- Born: February 23, 1900 Peru, Indiana
- Died: April 6, 1939 (aged 39) Evanston, Illinois
- Known for: NCAA champion, hammer throw (1921)

= Charles Redmon =

American athlete (1900–1939)

Charles Marion Redmon (February 23, 1900 – April 6, 1939) was an American football and track and field athlete for the University of Chicago.

== Biography ==
Redmon was born in 1900 in Peru, Indiana. He was the son of a dentist, Dr. Charles E. Redmon. He graduated from Peru High School in 1918. He served as a private in the Army during World War I.

After the war, Redmon attended the University of Chicago where he competed for the school in track and field.
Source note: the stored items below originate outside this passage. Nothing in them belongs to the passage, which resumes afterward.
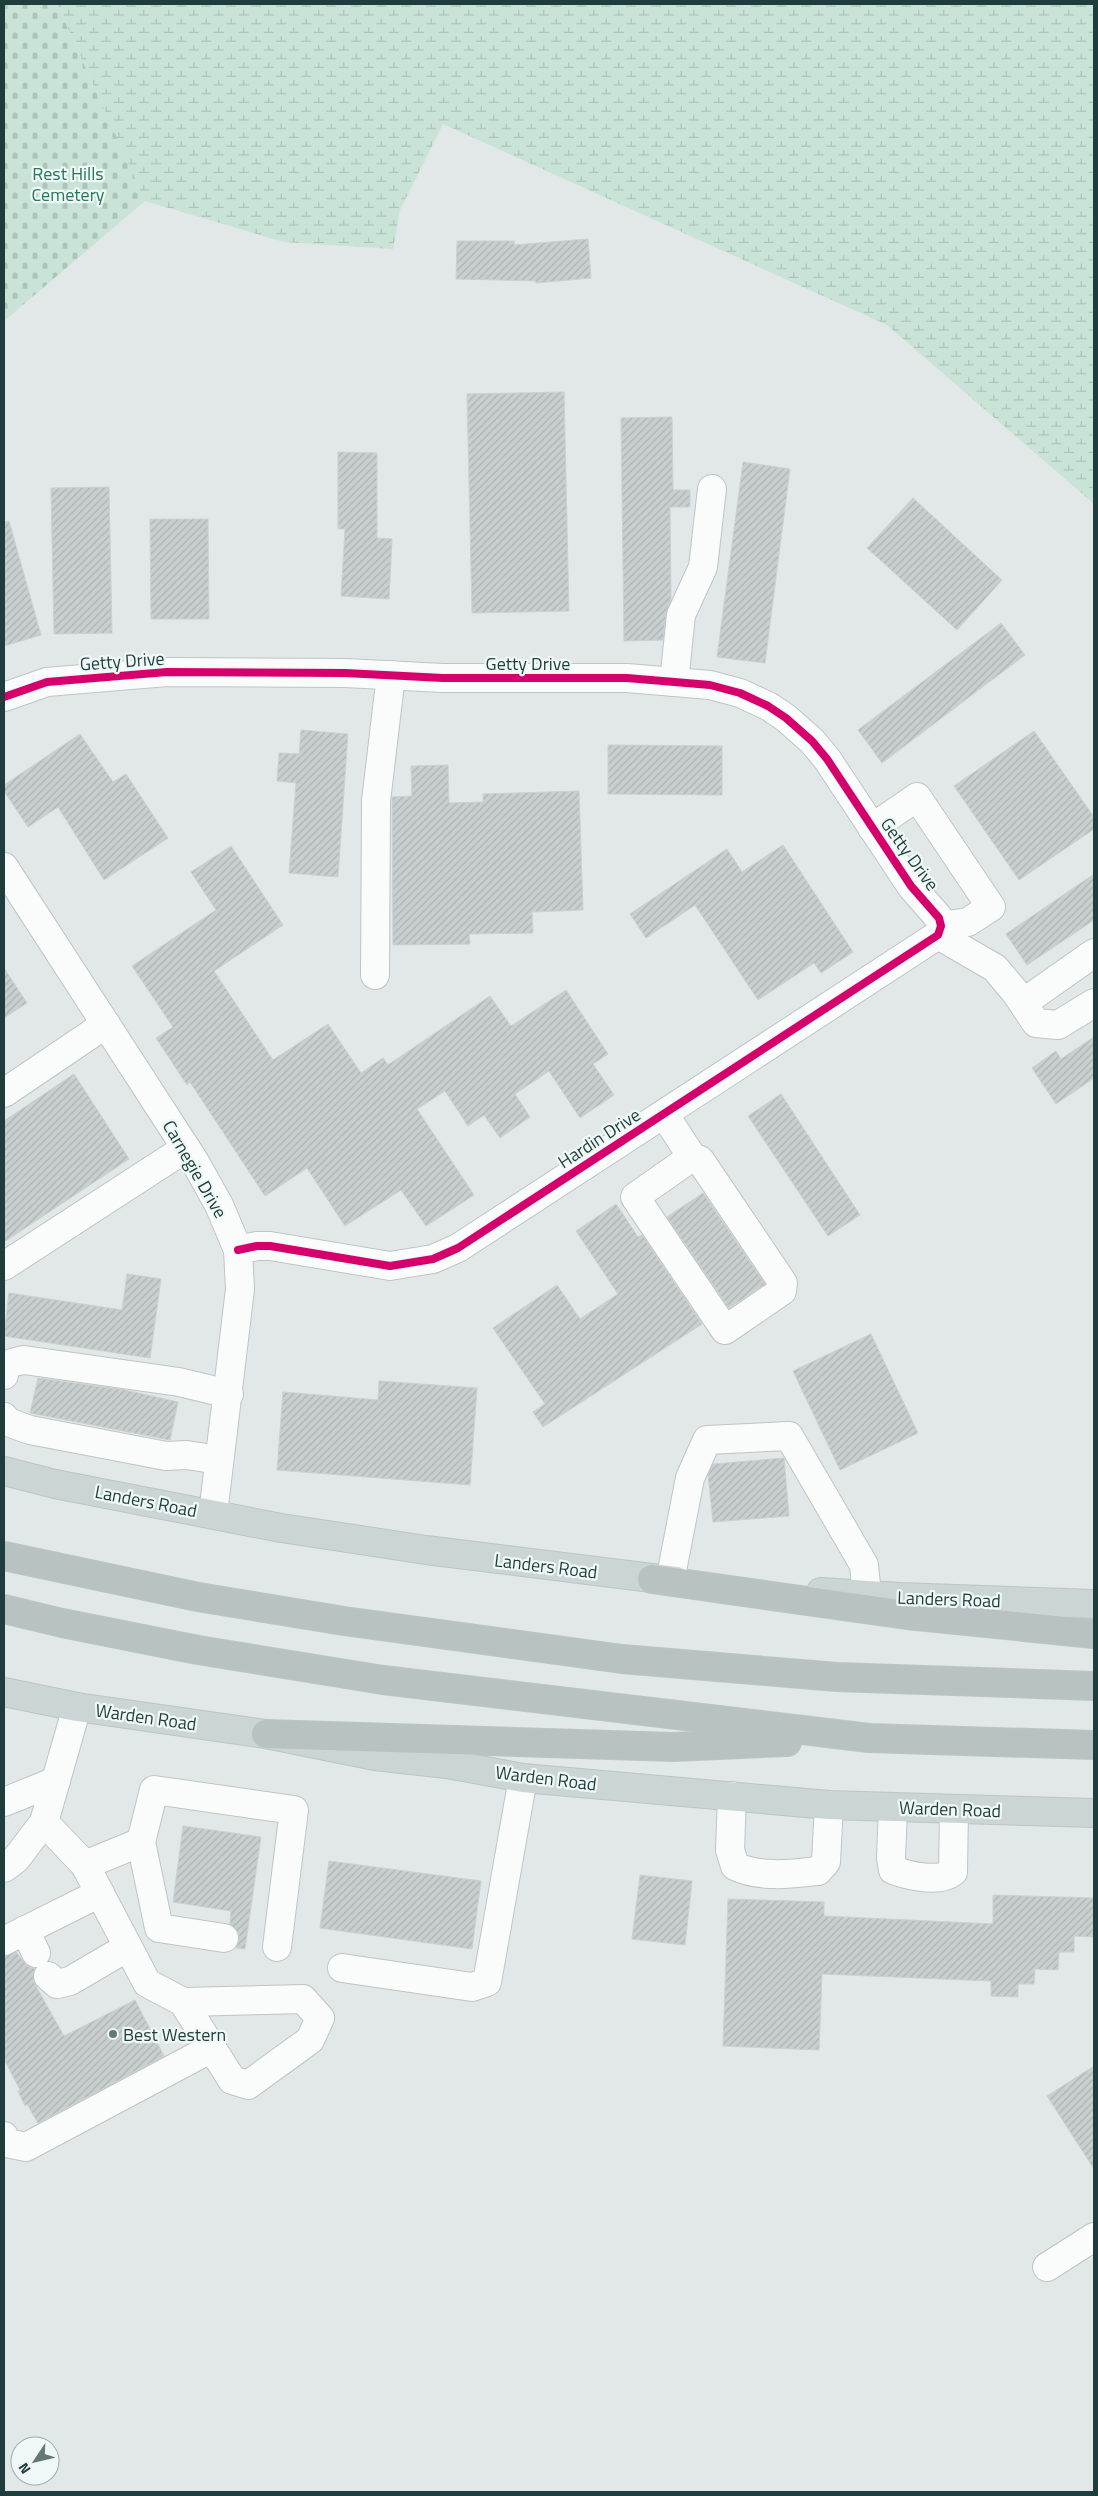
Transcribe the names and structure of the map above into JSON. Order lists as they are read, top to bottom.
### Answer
{
  "streets": {
    "main road": ["Landers Road", "Warden Road"],
    "street": ["Getty Drive", "Hardin Drive", "Carnegie Drive"]
  },
  "crossings": [
    ["Getty Drive", "Hardin Drive"],
    ["Hardin Drive", "Carnegie Drive"],
    ["Carnegie Drive", "Landers Road"]
  ],
  "parks": ["Rest Hills Cemetery"],
  "places": ["Best Western"],
  "north": "bottom left"
}
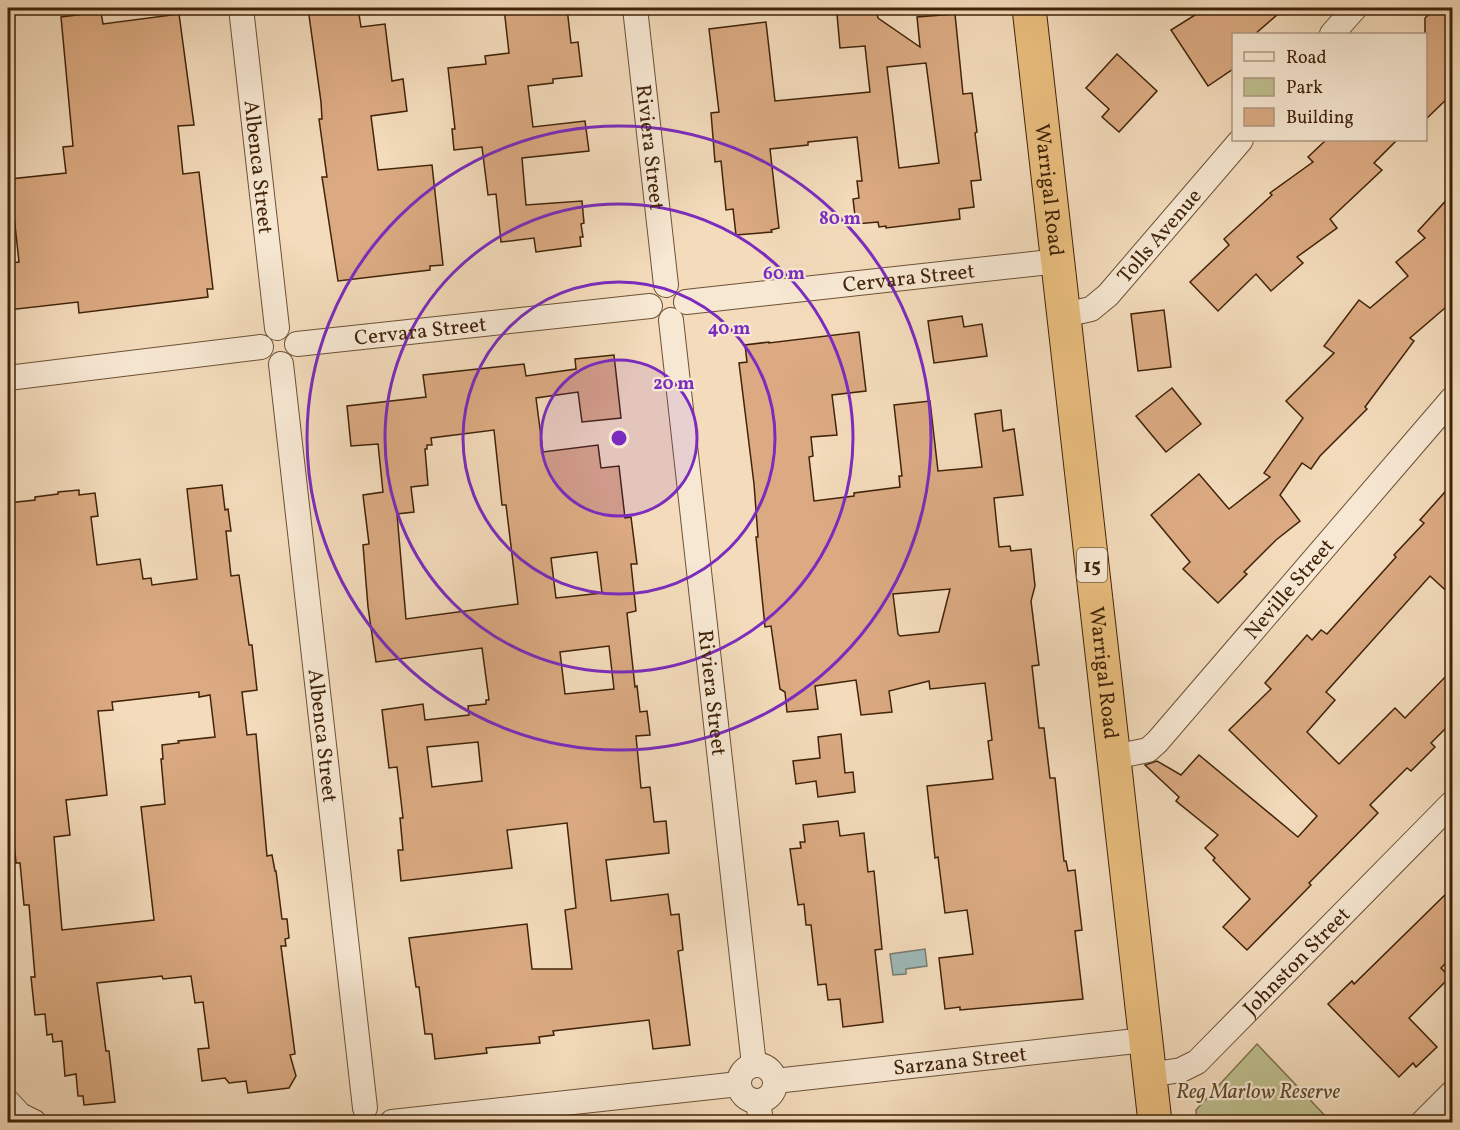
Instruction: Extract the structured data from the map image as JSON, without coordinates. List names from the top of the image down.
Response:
{
  "streets": {
    "highway": ["Warrigal Road", "15"],
    "street": [
      "Riviera Street",
      "Albenca Street",
      "Tolls Avenue",
      "Cervara Street",
      "Neville Street",
      "Johnston Street",
      "Sarzana Street"
    ]
  },
  "crossings": [
    ["Riviera Street", "Cervara Street"],
    ["Albenca Street", "Cervara Street"],
    ["Warrigal Road", "Tolls Avenue"],
    ["Warrigal Road", "Cervara Street"],
    ["Warrigal Road", "Neville Street"],
    ["Warrigal Road", "Johnston Street"],
    ["Warrigal Road", "Sarzana Street"]
  ],
  "parks": ["Reg Marlow Reserve"],
  "legend": ["Road", "Park", "Building"],
  "rings": [
    "80 m",
    "60 m",
    "40 m",
    "20 m"
  ]
}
He won the hammer throw competition at the first NCAA track and field championships in 1921 with a throw of 133 feet, 9-3/4 inches. He also won the hammer throw in every dual meet for the University of Chicago in 1921. In June 1921, he was selected as the captain of the University of Chicago track team. Redmon also played football for Amos Alonzo Stagg's Chicago Maroons football team as a guard.

Redmon was married to Mary Katherine Howell. He worked for four years with the Boulevard Bridge Bank and later for the Illinois Meat Company. He died of a sudden heart attack in 1939 at his home in Evanston, Illinois, at age 39. He was buried at Memorial Park Cemetery in Skokie, Illinois.